Transparency Questions for Facebook After a Brutal Month

It has been a bruising month for Facebook, to say the least.

Reports that Facebook's self-service ad-buying tool may have been used by Russian agents to undermine the 2016 election—as well as allowed anti-Semitic groups to target like-minded individuals—has damaged the brand’s reputation and raised questions about federal regulation of social media ads.

The revelations have also raised questions about transparency, integrity and crisis management. When should a company withhold information it knows will damage its brand, and for how long? At what point does it become dangerous to keep that info to itself? Where is that tipping point, when the act of withholding damaging information becomes worse than the information itself?

Last week, ProPublica published a damning report showing that advertisers could target users who listed such subjects as “Jew hater” and “How to burn Jews” among their topics of interest. That followed fresh on the heels of media reports that Russian operatives purchased $100,000 in ads during and after the 2016 election to promote, among other things, anti-immigration rallies and pages.

In both cases, the ads were bought without any person-to-person interaction between the company and the buyers, or any knowledge by Facebook staff, the company says.

In the case of the anti-Semitic ads, the company says it was unaware of their existence until confronted with the ProPublica piece. But there was a different timeline on the issue of Russian ads.

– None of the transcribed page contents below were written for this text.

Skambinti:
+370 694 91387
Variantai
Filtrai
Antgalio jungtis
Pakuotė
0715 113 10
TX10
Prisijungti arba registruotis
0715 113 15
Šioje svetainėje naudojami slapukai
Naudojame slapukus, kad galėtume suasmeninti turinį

How long was Facebook aware of the Russian ads before it took the information to the House and Senate Intelligence Committees? The company initially refused to do so, citing Federal privacy laws that limits their ability to disclose account information. Facebook announced the Russian findings Sept. 6, two weeks before yesterday’s announcement that it would share the information with Congress.

Yesterday, Mark Zuckerberg took to Facebook Live to explain the company's position.

"I wish I could tell you that we're going to be able to stop all interference, but that just wouldn't be realistic," he said. "But we can make it much harder, and that's what we're going to be focused on doing."

Zuckerberg went on to list nine actions the company is taking to prevent election interference in the future, including its cooperation with the government and attempts to make all political ads more transparent.

"We will continue our own investigation into what happened on Facebook in this election. We may find more, and if we do we will cont to work with the government on it," he said. "We’re looking to foreign actors, including additional Russian groups and other former Soviet states as well as organizations like the campaigns, to further our own understanding about how they used all of our tools."